In our study, only timing of MVPA, and not timing of LPA or total PAEE, was associated with insulin resistance. This is in line with observations in mice where no difference in insulin signalling was observed when only light-intensity activity was performed at different time points [20]. Thus, the effects of timing of physical activity may only result from high-intensity activity. Further, in our study, the finding that most MVPA in the afternoon and evening was associated with reduced insulin resistance mainly resulted from lower fasting insulin rather than differences in fasting glucose concentrations. These findings provide some insight for future studies that further examine the underlying mechanisms behind the potential benefits of timing of physical activity.

Strengths and limitations

Strengths of our study include the objective assessment of physical activity with an accelerometer combined with heart rate monitor, the population-based setting and the adjustment for important confounding factors.

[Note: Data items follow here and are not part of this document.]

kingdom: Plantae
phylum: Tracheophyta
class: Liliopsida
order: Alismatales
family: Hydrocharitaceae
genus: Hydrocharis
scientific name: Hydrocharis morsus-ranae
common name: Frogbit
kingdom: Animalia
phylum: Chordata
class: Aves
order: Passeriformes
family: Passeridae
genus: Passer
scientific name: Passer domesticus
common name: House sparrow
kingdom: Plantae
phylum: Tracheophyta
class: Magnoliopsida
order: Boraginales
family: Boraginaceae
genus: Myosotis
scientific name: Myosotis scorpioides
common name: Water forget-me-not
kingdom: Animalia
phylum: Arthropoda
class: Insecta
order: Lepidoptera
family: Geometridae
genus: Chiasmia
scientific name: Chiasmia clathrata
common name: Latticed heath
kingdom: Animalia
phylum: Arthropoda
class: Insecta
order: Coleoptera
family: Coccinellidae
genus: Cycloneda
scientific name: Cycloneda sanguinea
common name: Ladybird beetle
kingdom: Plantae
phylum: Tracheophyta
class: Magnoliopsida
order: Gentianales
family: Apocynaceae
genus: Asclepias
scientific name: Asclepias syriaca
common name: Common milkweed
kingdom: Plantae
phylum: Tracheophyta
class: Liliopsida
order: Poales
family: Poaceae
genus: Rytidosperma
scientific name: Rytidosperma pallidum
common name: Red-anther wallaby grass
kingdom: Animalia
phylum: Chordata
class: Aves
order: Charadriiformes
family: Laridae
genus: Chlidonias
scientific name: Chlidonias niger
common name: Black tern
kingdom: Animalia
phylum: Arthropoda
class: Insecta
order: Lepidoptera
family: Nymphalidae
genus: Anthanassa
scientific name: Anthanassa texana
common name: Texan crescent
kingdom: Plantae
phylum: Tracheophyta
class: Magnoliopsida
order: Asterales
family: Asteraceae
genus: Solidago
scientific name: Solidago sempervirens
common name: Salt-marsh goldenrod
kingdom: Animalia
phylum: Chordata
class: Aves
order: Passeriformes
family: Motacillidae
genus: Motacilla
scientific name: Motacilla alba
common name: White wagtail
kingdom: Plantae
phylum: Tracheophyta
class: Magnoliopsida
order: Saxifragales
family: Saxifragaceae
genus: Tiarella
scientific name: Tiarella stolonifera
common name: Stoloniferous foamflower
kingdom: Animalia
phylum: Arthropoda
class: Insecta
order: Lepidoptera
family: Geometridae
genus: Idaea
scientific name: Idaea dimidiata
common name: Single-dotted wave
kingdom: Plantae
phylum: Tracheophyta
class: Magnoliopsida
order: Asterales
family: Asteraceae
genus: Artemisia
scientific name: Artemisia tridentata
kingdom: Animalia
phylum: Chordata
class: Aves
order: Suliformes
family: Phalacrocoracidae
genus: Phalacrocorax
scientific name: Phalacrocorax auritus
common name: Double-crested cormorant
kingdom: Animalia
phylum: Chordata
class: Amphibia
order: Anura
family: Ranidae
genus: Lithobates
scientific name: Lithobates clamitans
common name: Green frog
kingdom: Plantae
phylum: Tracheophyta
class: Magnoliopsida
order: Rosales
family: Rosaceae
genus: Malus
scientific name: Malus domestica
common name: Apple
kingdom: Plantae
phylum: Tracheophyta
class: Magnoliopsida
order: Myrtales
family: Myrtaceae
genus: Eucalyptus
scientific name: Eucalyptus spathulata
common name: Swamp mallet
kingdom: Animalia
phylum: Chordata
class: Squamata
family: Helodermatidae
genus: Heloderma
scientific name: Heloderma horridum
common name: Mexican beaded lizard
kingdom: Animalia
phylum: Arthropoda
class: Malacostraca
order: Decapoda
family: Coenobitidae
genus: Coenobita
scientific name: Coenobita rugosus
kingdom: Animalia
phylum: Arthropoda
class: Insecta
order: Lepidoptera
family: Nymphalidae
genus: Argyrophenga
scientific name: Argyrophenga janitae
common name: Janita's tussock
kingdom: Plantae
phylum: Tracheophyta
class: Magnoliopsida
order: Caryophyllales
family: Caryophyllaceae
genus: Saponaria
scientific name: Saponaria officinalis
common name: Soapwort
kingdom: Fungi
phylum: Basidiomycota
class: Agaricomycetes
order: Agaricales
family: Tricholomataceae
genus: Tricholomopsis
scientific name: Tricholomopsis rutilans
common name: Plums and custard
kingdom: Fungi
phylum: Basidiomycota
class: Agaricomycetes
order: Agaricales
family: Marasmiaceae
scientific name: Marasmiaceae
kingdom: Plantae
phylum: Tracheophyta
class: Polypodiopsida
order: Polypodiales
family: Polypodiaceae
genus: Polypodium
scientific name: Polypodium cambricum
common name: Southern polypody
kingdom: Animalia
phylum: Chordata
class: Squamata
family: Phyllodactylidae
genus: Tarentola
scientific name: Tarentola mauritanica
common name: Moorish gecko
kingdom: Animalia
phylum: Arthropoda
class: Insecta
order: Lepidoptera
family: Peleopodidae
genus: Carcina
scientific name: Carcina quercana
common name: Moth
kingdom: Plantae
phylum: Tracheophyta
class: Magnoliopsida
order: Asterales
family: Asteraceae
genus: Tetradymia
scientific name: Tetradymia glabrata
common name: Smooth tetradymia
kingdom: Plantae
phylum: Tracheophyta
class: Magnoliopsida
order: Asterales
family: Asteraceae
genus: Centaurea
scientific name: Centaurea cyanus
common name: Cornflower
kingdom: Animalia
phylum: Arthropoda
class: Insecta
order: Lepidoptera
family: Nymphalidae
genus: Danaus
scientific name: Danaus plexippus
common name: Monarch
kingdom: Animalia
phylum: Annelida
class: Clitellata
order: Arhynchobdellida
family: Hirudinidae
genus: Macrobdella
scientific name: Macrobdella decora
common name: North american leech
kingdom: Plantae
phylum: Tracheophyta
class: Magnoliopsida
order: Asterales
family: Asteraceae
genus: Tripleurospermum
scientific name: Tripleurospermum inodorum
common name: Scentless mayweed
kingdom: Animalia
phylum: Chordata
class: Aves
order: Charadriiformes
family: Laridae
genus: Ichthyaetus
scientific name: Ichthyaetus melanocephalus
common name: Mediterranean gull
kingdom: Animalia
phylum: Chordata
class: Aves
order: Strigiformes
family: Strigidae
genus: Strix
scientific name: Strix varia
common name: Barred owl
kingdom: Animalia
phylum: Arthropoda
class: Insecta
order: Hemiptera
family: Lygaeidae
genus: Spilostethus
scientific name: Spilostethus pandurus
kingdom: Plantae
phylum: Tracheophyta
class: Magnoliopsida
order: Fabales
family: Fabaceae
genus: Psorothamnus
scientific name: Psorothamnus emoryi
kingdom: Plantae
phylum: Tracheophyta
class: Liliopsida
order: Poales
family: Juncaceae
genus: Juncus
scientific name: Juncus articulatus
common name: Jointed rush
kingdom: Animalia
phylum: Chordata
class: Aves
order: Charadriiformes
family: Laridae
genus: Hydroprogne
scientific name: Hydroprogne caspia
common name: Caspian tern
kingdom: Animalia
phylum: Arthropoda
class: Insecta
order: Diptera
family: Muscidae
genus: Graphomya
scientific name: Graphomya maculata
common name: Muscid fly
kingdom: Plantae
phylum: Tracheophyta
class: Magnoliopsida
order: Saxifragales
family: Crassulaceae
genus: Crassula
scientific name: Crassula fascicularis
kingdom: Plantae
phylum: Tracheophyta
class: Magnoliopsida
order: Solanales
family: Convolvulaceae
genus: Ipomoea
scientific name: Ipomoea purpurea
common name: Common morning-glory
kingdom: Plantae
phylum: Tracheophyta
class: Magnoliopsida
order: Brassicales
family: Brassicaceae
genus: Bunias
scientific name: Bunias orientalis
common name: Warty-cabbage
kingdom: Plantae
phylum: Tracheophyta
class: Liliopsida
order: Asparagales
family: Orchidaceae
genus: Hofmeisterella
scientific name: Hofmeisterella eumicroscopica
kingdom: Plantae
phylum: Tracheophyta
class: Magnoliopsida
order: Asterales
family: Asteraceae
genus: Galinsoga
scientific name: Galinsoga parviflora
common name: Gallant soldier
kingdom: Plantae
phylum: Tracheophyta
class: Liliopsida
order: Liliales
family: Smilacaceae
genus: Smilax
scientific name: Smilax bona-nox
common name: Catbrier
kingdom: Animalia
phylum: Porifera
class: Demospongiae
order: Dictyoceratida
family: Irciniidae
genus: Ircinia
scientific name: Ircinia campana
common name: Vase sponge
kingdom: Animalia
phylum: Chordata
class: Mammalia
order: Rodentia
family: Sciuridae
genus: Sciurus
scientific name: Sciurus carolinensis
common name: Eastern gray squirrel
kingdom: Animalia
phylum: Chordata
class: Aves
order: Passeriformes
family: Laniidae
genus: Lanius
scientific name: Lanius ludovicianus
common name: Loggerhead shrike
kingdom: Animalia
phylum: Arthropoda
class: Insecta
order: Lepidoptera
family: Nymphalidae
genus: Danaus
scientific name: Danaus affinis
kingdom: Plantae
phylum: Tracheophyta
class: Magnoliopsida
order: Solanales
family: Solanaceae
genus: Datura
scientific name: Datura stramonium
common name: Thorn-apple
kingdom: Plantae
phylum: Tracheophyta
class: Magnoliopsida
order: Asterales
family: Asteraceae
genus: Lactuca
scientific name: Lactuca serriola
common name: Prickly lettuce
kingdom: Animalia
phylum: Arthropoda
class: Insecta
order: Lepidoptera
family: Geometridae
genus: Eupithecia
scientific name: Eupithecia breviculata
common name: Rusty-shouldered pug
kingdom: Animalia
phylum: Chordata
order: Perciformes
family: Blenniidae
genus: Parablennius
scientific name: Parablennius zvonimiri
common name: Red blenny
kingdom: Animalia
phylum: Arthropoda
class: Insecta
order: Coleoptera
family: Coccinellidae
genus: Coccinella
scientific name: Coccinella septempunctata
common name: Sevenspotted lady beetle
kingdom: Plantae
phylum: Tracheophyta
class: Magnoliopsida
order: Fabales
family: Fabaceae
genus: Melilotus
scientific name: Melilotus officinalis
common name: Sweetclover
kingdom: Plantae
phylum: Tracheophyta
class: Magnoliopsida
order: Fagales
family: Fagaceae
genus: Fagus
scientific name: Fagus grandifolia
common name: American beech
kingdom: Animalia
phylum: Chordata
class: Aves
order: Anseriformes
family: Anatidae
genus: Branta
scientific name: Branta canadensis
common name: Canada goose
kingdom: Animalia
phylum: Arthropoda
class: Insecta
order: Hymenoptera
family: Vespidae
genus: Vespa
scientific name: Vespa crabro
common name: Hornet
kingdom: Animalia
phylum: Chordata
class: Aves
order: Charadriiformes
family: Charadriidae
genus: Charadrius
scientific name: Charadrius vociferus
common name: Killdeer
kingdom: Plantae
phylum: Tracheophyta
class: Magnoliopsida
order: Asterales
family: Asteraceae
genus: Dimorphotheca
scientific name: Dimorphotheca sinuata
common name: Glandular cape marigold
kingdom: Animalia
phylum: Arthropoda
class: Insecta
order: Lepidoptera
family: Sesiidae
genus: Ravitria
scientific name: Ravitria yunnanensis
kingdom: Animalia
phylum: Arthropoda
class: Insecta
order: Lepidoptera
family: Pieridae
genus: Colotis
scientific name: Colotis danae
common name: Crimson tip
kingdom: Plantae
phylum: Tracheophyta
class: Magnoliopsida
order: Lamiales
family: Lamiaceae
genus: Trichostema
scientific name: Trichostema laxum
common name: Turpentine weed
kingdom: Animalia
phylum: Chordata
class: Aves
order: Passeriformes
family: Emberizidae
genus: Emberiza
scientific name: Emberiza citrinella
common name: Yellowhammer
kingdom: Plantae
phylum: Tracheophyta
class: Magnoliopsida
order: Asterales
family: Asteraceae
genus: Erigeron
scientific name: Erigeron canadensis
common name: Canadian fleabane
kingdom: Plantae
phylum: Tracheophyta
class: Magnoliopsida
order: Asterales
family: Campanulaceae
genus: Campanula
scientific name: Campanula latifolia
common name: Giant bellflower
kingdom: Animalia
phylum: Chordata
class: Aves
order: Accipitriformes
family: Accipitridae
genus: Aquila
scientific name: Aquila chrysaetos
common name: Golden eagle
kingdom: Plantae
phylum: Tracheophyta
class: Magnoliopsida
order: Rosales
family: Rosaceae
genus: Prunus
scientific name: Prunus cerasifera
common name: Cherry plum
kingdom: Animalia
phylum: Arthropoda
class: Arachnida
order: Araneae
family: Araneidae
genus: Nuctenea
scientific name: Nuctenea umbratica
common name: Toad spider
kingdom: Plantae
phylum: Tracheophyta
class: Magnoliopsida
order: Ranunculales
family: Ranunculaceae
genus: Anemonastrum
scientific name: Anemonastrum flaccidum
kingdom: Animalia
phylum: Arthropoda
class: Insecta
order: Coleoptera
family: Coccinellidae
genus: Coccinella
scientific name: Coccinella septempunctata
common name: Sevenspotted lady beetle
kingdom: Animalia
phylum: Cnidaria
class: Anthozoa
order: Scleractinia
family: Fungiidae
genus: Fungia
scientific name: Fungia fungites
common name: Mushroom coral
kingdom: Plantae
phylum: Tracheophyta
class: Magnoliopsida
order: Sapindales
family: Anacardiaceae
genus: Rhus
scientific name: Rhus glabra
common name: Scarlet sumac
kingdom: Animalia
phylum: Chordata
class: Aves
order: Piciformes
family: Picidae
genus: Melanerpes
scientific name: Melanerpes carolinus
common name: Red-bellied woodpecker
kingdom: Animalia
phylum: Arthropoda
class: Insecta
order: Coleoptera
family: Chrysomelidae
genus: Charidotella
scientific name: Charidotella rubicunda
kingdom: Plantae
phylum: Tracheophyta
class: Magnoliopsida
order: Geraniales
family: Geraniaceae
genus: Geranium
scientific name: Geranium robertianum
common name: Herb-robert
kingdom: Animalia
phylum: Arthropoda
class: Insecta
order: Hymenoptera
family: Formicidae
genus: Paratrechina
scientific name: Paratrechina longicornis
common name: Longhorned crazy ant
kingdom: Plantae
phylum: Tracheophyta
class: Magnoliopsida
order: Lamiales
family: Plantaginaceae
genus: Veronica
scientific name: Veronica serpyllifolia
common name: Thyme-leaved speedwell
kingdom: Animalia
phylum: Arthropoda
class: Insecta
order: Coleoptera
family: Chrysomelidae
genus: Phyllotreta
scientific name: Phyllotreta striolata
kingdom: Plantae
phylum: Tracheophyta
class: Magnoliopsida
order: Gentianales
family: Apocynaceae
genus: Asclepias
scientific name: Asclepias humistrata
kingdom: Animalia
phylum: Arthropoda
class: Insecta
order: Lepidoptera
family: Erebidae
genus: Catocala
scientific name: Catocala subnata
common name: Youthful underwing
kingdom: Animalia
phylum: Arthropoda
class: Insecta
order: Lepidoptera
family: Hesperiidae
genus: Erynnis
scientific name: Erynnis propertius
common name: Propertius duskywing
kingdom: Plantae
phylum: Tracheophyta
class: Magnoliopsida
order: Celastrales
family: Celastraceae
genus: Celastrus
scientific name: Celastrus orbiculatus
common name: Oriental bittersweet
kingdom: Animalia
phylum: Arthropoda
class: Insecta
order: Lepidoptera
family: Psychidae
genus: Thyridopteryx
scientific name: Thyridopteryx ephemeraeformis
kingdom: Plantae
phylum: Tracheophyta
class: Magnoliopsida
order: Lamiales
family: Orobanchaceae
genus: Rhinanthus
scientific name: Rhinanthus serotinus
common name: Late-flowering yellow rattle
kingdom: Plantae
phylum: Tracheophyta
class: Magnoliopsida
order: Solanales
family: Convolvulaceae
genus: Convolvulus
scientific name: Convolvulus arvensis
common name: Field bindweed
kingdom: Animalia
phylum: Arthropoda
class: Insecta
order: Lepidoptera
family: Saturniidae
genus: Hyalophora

However, several limitations of our study should be considered. First, inherent to the study’s observational design, residual confounding may still be present. For example, the time of day at which people engage in most MVPA may depend on the context of the physical activity. One could argue that MVPA later in the day is mainly performed during leisure time. Leisure-time physical activity has been associated with improved metabolic health, whereas occupational physical activity has sometimes even been associated with adverse health effects [45]. However, adding occupational or leisure-time physical activity to the regression models did not change our findings. Second, the Actiheart is a chest-worn accelerometer and is therefore less valid for estimating sedentary time and breaks than thigh-worn accelerometers. This may have led to an over- or underestimation of sedentary time or breaks in sedentary time in some participants. Although such misclassification would not be related to the outcomes of our study, this may have resulted in dilution of the associations of sedentary time and breaks. In addition, the objective assessment of physical activity was limited to 4 days and yielded limited data for weekend days. Activity patterns may vary from day to day and between week and weekend days. Consequently, by summarising data into an average 24 h period, these variations are not considered and misclassification of timing of MVPA may have occurred. However, we expect this would have led to an underestimation of the observed associations with reduced insulin resistance in people who were active in the afternoon or evening. Finally, we lacked information on the participants’ chronotype and the effects of timing of physical activity may depend on an individual’s chronotype [46]. Since a late chronotype has been associated with increased risks of type 2 diabetes and the metabolic syndrome [47], it may be important to examine health effects of timing of MVPA relative to each person’s individual chronotype.

Conclusion

In conclusion, in contrast to our hypothesis, a lower amount of sedentary time or more breaks in sedentary time were not associated with reduced liver fat content or insulin resistance. However, in addition to the total amount of daily MVPA, timing of MVPA during the day was associated with reduced insulin resistance: performing most MVPA in the afternoon or evening was associated with up to 25% reduced insulin resistance compared with an even distribution of MVPA during the day. These results suggest that timing of physical activity throughout the day is relevant for the beneficial effects of physical activity on inulin sensitivity. Further studies should assess whether timing of physical activity is indeed important for the occurrence of type 2 diabetes, taking into account the influence of chronotype.